Assignment: Find every line below with the string "path" and pick it out.

------------------------------

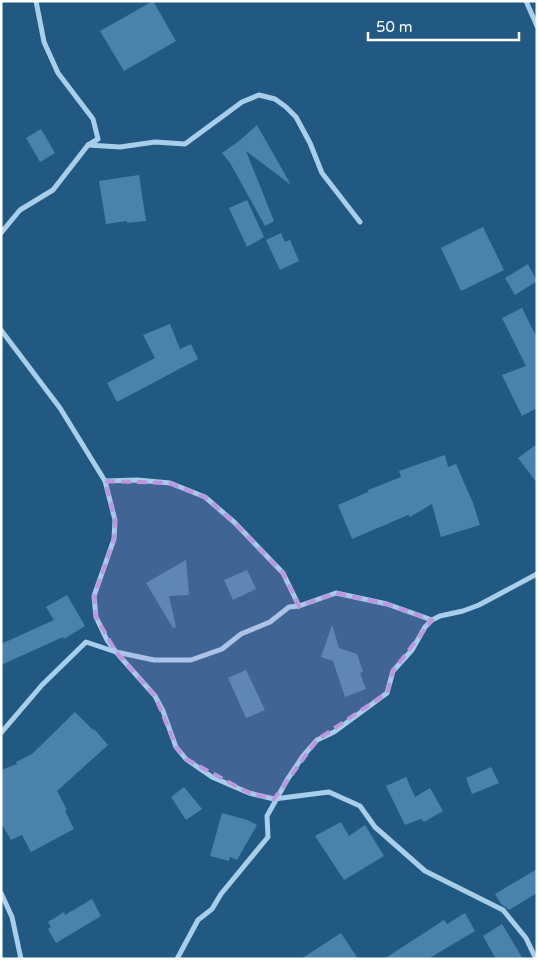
<svg xmlns="http://www.w3.org/2000/svg" width="538" height="960" viewBox="0 0 538 960" font-family="'Varela Round',sans-serif">
<style>
.building{fill:#4983ab}
.lines{fill:none;stroke-linecap:round;stroke-linejoin:round}
.minor{stroke:#a8cee9;stroke-width:5}
.marked{fill:#bd96df;fill-opacity:0.2;stroke:#bd96df;stroke-width:4;stroke-dasharray:10 6;stroke-linejoin:round}
</style>
<rect width="100%" height="100%" fill="#215983"/>
<!-- building -->
<g class="building">
<polygon points="153,1 176,41 124,71 100,31"/>
<polygon points="257,125 291,185 246,151 274,221 265,226 230,163 222,153 239,141"/>
<polygon points="41,129 55,153 40,162 26,138"/>
<polygon points="139,175 146,221 127,223 127,221 106,224 99,181"/>
<polygon points="247,200 264,237 247,247 229,208"/>
<polygon points="483,227 504,270 461,291 441,248"/>
<polygon points="281,233 285,242 290,240 299,261 280,270 266,240"/>
<polygon points="528,264 537,281 515,295 505,278"/>
<polygon points="522,308 537,338 537,408 522,416 502,375 526,366 502,318"/>
<polygon points="170,324 180,349 191,344 198,359 117,402 107,383 155,358 143,335"/>
<polygon points="537,444 537,483 518,458"/>
<polygon points="445,455 448,467 456,464 473,503 480,525 441,537 432,504 410,517 408,515 352,539 338,505 368,492 368,490 401,477 399,471"/>
<polygon points="186,560 189,595 169,596 176,627 173,628 146,583"/>
<polygon points="247,570 256,589 233,600 224,580"/>
<polygon points="67,595 85,626 64,639 63,637 1,665 1,644 54,620 46,607"/>
<polygon points="332,625 339,648 357,654 363,672 360,673 366,689 345,697 333,661 321,657"/>
<polygon points="246,670 265,710 246,718 228,678"/>
<polygon points="75,712 93,730 94,729 108,745 57,791 67,810 65,811 74,829 31,852 22,835 11,840 1,823 1,770 17,764 16,762 32,754"/>
<polygon points="491,767 499,783 472,794 466,778"/>
<polygon points="406,777 415,797 430,788 443,811 424,822 421,819 405,825 386,786"/>
<polygon points="184,787 202,809 186,820 171,797"/>
<polygon points="222,813 247,820 257,825 237,860 230,857 229,861 210,856"/>
<polygon points="341,822 349,836 365,825 384,856 344,880 315,836"/>
<polygon points="537,869 537,893 509,910 501,904 495,894"/>
<polygon points="92,899 101,916 56,943 48,929 51,927 48,922 64,912 65,915"/>
<polygon points="465,913 475,931 428,959 384,959 444,920 447,924"/>
<polygon points="502,924 523,959 496,959 483,936"/>
<polygon points="341,933 358,959 301,959"/>
</g>
<g class="lines">
<!-- minor -->
<g class="minor">
<polyline points="526,1 537,26"/>
<polyline points="88,145 120,147 155,142 185,144 242,102 259,95 275,99 286,107 296,117 310,143 322,173 360,222"/>
<polyline points="1,233 20,210 53,190 88,145 98,139 93,119 58,73 44,42 36,1"/>
<polyline points="1,330 60,408 105,481 115,520 114,539 94,596 96,617 107,640 116,652 155,696 163,711 176,747 186,759 212,777 249,793 274,799 329,792 360,806 375,827 425,871 503,910 526,938 536,959"/>
<polyline points="105,481 137,480 170,483 205,497 234,522 283,573 299,606"/>
<polyline points="1,733 42,685 86,642 116,652 154,660 191,660 222,649 241,634 270,622 289,607 299,606 336,593 387,604 432,620"/>
<polyline points="1,893 12,917 21,959"/>
<polyline points="177,959 198,920 212,909 221,894 268,837 267,816 287,780 303,756 317,740 334,732 387,693 393,671 412,650 425,627 432,620 440,616 463,611 479,605 537,574"/>
</g>
</g>
<!-- marked area -->
<path class="marked" d="M 105,481 L 170,483 L 205,497 L 234,522 L 283,573 L 299,606 L 336,593 L 387,604 L 432,620 L 393,671 L 387,693 L 317,740 L 274,799 L 249,793 L 186,759 L 176,747 L 155,696 L 116,652 L 96,617 L 94,596 L 114,539 L 115,520 Z"/>
<!-- border -->
<rect width="538" height="960" fill="none" stroke="#ffffff" stroke-width="5"/>
<!-- scale -->
<path d="M368 32v8h151v-8" fill="none" stroke="#ffffff" stroke-width="2.5"/>
<text x="376" y="32" font-size="15" fill="#ffffff" stroke="#215983" stroke-width="4" paint-order="stroke">50 m</text>
</svg>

------------------------------

The completed task:
<path class="marked" d="M 105,481 L 170,483 L 205,497 L 234,522 L 283,573 L 299,606 L 336,593 L 387,604 L 432,620 L 393,671 L 387,693 L 317,740 L 274,799 L 249,793 L 186,759 L 176,747 L 155,696 L 116,652 L 96,617 L 94,596 L 114,539 L 115,520 Z"/>
<path d="M368 32v8h151v-8" fill="none" stroke="#ffffff" stroke-width="2.5"/>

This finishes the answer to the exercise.